Our present data suggest that the splanchnic and renal vascular beds do not contribute directly to postexercise hypotension. However, because there is an absence of vasoconstriction in these vascular beds, despite reductions in arterial and central venous pressure, one can view these vascular beds as being complicitous in the creation of postexercise hypotension. In other words, if one were to lower arterial and central venous pressures to the same degree as seen in postexercise hypotension, profound splanchnic and renal vasoconstriction would be expected. By not vasoconstricting, these vascular beds allow a greater degree of postexercise hypotension than if they had vasoconstricted measurably. Thus, looking deeper, our results suggest that when muscle blood flow is elevated during recovery from exercise, arterial pressure appears to be controlled around a lower pressure by maintaining splanchnic and renal blood vascular tone at near preexercise levels.

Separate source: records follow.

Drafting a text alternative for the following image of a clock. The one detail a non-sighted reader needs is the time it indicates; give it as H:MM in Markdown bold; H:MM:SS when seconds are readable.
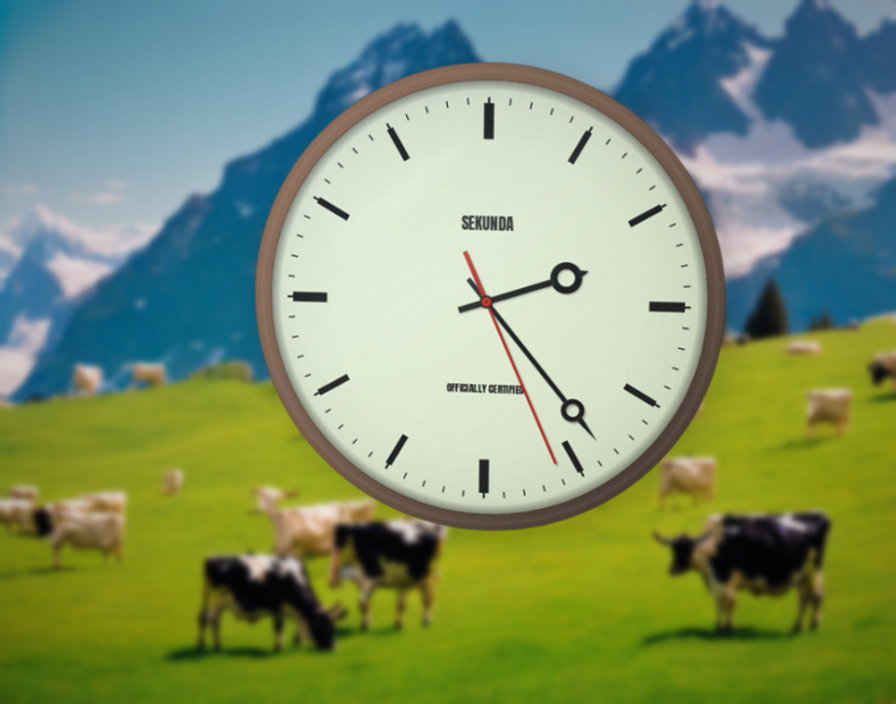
**2:23:26**
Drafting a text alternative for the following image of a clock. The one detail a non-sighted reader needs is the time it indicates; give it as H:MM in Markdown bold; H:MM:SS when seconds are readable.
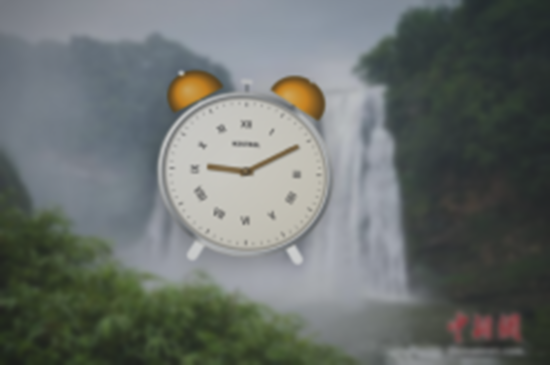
**9:10**
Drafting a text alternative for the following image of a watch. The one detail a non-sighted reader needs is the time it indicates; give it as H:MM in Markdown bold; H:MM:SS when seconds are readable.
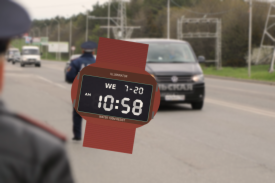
**10:58**
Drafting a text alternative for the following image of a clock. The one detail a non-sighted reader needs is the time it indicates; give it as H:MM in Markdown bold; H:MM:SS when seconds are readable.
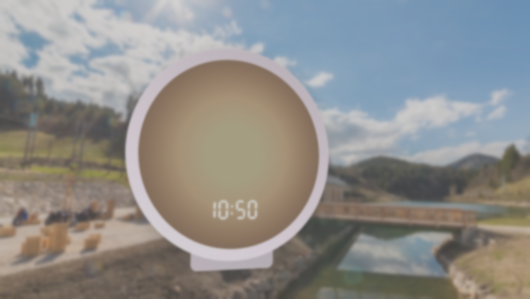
**10:50**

It is unclear what other vascular beds might be involved in the elevation of systemic vascular conductance after exercise. Coronary vascular conductance is tightly regulated by myocardial O₂, which correlates with the rate-pressure product. In the present study, rate-pressure product did not differ before (5,009.5 ± 230.1 mmHg·beats/min) vs. 80 min postexercise (5,256.1 ± 235.9 mmHg·beats/min; P = 0.21). Therefore, it seems unlikely that the coronary circulation, which only accounts for 5% of resting cardiac output, is a major contributor of the increased systemic vascular conductance during postexercise hypotension. Similarly, the cerebral circulation does not appear to be a major contributor, because some regions of the brain have diminished blood flow after exercise (35). In a companion paper (34), we provide evidence that cutaneous vascular beds in nonglabrous skin do not contribute to postexercise hypotension, but like the splanchnic and renal vasculatures, may be complicitous in the generation of postexercise hypotension.

Our previous calculations indicated that skeletal muscle vascular beds only accounted for up to 30% of the increase in systemic vascular conductance postexercise. Although these calculations were performed retrospectively on two separate sets of data from two different studies that used different techniques to measure blood flow and cardiac output, both relied on extrapolation to the whole body of muscle blood flow values derived from venous occlusion plethysmography of the calf. It is likely that changes in blood flow in the thigh are substantially greater than in the calf. If so, our prior predictions could severely underestimate skeletal muscle's contribution to postexercise hypotension. On the basis of the data gathered in this present study, the leg vasculature accounts for 34% of the rise in systemic vascular conductance. Extrapolation of the changes in leg vascular conductance to whole body muscle could account for 56% of the rise in systemic vascular conductance [extrapolation to whole body muscle is based on the assumption that the legs comprise 60% of whole body muscle mass (20, 24)]. Renal and splanchnic vascular conductances, although not significantly altered, would account for 8% of the change, but an additional 36% remains unaccounted for. Thus, whereas our new data suggest a greater contribution from skeletal muscle vasodilation than previously demonstrated, they continue to support the notion that other regions are vasodilated during postexercise hypotension.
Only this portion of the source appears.